A Carnot engine (E) is working between two temperatures 473K and 273K. In a new system two engines - engine \(E_1\) works between 473K to 373K and engine \(E_2\) works between 373K to 273K. If \(\eta_{12}\), \(\eta_1\) and \(\eta_2\) are the efficiencies of the engines \(E\), \(E_1\) and \(E_2\), respectively, then:

• A. \(\eta_{12} = \eta_1 \eta_2\)
• B. \(\eta_{12} = \eta_1 + \eta_2\)
• C. \(\eta_{12}<\eta_1 + \eta_2\)
• D. \(\eta_{12}>\eta_1 + \eta_2\)

Hint:

Remember, when dealing with multiple Carnot engines operating between different temperature ranges in series, their efficiencies multiply rather than add.

Answer 1

The Correct Option is C

The temperatures are defined as:

• $ T_H = 473 $ K (highest temperature)
• $ T_M = 373 $ K (intermediate temperature)
• $ T_C = 273 $ K (lowest temperature)

The efficiency of the Carnot engine (E) operating between $ T_H $ and $ T_C $ is calculated as:

$$ \eta_{12} = 1 - \frac{T_C}{T_H} = 1 - \frac{273}{473} = \frac{473 - 273}{473} = \frac{200}{473} $$

The efficiency of engine $ E_1 $ operating between $ T_H $ and $ T_M $ is:

$$ \eta_1 = 1 - \frac{T_M}{T_H} = 1 - \frac{373}{473} = \frac{473 - 373}{473} = \frac{100}{473} $$

The efficiency of engine $ E_2 $ operating between $ T_M $ and $ T_C $ is:

$$ \eta_2 = 1 - \frac{T_C}{T_M} = 1 - \frac{273}{373} = \frac{373 - 273}{373} = \frac{100}{373} $$

We compare $ \eta_{12} $ with $ \eta_1 + \eta_2 $ and $ \eta_1 \eta_2 $.

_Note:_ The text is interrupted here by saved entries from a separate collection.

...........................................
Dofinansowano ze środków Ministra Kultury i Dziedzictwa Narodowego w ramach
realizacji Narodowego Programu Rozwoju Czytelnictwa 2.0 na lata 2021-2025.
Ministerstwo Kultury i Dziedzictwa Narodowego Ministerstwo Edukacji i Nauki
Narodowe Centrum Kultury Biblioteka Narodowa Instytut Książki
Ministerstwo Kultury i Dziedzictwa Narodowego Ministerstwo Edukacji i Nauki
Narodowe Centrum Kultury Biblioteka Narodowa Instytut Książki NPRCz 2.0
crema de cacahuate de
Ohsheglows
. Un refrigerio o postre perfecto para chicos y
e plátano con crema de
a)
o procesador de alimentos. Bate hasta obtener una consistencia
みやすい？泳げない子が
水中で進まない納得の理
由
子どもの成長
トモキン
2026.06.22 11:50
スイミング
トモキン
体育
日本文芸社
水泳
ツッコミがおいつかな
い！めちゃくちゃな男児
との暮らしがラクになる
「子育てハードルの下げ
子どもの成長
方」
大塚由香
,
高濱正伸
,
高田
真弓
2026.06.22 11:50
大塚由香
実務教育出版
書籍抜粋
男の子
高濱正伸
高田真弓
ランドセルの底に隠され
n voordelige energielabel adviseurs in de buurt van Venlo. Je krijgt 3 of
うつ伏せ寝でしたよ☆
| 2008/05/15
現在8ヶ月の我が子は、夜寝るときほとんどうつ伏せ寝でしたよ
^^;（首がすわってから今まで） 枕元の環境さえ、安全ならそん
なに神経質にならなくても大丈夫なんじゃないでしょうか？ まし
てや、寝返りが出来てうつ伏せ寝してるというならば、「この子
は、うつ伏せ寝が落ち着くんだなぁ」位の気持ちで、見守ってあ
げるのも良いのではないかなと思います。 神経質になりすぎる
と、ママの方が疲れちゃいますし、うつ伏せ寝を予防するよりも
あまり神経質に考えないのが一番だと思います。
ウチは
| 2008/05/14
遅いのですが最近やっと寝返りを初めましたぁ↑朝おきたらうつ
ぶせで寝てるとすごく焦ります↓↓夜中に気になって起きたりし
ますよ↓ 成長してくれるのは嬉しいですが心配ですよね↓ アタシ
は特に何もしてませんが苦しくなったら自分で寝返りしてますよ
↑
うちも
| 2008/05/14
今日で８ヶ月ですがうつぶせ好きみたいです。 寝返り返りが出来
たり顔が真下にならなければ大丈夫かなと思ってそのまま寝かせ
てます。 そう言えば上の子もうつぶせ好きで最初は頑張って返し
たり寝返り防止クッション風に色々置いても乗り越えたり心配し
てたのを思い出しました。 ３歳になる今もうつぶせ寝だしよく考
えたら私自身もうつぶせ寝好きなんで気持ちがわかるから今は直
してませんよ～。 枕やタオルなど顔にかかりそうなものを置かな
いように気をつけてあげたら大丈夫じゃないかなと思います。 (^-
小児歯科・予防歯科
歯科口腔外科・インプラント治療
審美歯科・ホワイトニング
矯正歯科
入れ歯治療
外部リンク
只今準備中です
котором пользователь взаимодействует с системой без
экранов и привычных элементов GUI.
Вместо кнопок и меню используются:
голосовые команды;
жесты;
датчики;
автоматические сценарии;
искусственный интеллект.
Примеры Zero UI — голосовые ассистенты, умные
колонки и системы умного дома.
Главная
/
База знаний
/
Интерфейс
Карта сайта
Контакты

The sum of efficiencies $ \eta_1 + \eta_2 $ is:

$$ \eta_1 + \eta_2 = \frac{100}{473} + \frac{100}{373} = 100 \left( \frac{1}{473} + \frac{1}{373} \right)$$
$$= 100 \left( \frac{373 + 473}{473 \cdot 373} \right) = 100 \left( \frac{846}{473 \cdot 373} \right) = \frac{84600}{176329} \approx 0.4798 $$

The product of efficiencies $ \eta_1 \eta_2 $ is:

$$ \eta_1 \eta_2 = \frac{100}{473} \times \frac{100}{373} = \frac{10000}{176329} \approx 0.0567 $$

The efficiency $ \eta_{12} $ is:

$$ \eta_{12} = \frac{200}{473} \approx 0.4228 $$

Comparison Results:

• $ \eta_{12} $ (approximately 0.4228) is less than $ \eta_1 + \eta_2 $ (approximately 0.4798), as $ 0.4228<0.4798 $.

We verify the relationship $ (1 - \eta_1)(1 - \eta_2) = 1 - \eta_{12} $:

$$ (1 - \eta_1)(1 - \eta_2) = \frac{373}{473} \times \frac{273}{373} = \frac{273}{473} $$

Since $ \frac{273}{473} = 1 - \frac{200}{473} $, it follows that:

$$ (1 - \eta_1)(1 - \eta_2) = 1 - \eta_{12} $$

Expanding this equation yields:

$$ 1 - \eta_1 - \eta_2 + \eta_1 \eta_2 = 1 - \eta_{12} $$

Rearranging the terms gives:

$$ \eta_{12} = \eta_1 + \eta_2 - \eta_1 \eta_2 $$

Given that $ \eta_1 \eta_2>0 $, it is confirmed that $ \eta_{12}<\eta_1 + \eta_2 $.

Conclusion:
The final result is $ \eta_{12}<\eta_1 + \eta_2 $.